I will check out that link, but I don't expect to read anything I haven't herd or read before, because there is always much more to it.

There are more recent threads on this but thats the best one I could find on the first page of the search function.

Live feeding is not strictly illegal! sorry but it isn't to my knowledge there is no law to justify the reasons for live feeding in black and white, DEFRA have had a code of practice for this particular method to try and resolve it and submited it to them in the past by the FBH and as far as I know nothing was used to set some kind of guideline, ultimately it is a grey area currently, one animal for the other but the principal covers both so where do you go from there? I haven't herd anything since apart from the usual debate that has been going on for years, even on the more recent topics so I assume there never was anything acted on.

A more recent thread suggested it is not illegal, but if you are found to have fed live with no justifiable cause then yes that I suppose could be an offence?

It is strongly discourage by DEFRA but there are alot of other laws and factors that play a part too, for example the five freedoms, they can be interpretated and used in just about any way, the freedom to behave as they would naturally?


----------



## xxx-dztini-xxx (May 12, 2009)

ive been thinking about trying a minnow though :whistling2: i wonder if it will be too small and fast for mine to catch though, any idea what other fish are ok for them?


----------



## alex_p (Jul 20, 2010)

I have guppies, minnows and a pleco in my dragons water and he was a bit interested in them to start with but just ignores them now and lets them clean him while he sits in the water... I wouldn't recommend goldfish either, they're not that nutritional and may have parasites plus the cost in the UK.

Mice should be bought frozen and defrosted in warm water before feeding, the size depends on your dragon. Preferably bigger mice if the dragon is big enough as they have more calcium and less fat compared to pinkies. I use tongs to feed mice, just wiggle it and they're off but beware they can be a bit messy as their natural instinct to kill it sometimes leaves guts on the glass.

Alex


----------

::::

** Tasks to carry out **
1/ Echo the thread on live feeding from "There are more" up to and including "anything acted on.".
2/ Duplicate every one of the rows below, line for line.
The rows have no connection to the thread on live feeding.

** Given records **
::::

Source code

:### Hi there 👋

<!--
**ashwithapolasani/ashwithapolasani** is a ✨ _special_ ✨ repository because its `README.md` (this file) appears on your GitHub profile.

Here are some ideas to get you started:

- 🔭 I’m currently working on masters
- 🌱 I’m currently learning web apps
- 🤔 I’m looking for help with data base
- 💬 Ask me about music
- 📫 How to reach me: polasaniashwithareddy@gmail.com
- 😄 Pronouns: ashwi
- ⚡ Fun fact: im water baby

::::

** Answer list **
1/
There are more recent threads on this but thats the best one I could find on the first page of the search function.

Live feeding is not strictly illegal! sorry but it isn't to my knowledge there is no law to justify the reasons for live feeding in black and white, DEFRA have had a code of practice for this particular method to try and resolve it and submited it to them in the past by the FBH and as far as I know nothing was used to set some kind of guideline, ultimately it is a grey area currently, one animal for the other but the principal covers both so where do you go from there? I haven't herd anything since apart from the usual debate that has been going on for years, even on the more recent topics so I assume there never was anything acted on.

2/
Source code

:### Hi there 👋

<!--
**ashwithapolasani/ashwithapolasani** is a ✨ _special_ ✨ repository because its `README.md` (this file) appears on your GitHub profile.

Here are some ideas to get you started:

- 🔭 I’m currently working on masters
- 🌱 I’m currently learning web apps
- 🤔 I’m looking for help with data base
- 💬 Ask me about music
- 📫 How to reach me: polasaniashwithareddy@gmail.com
- 😄 Pronouns: ashwi
- ⚡ Fun fact: im water baby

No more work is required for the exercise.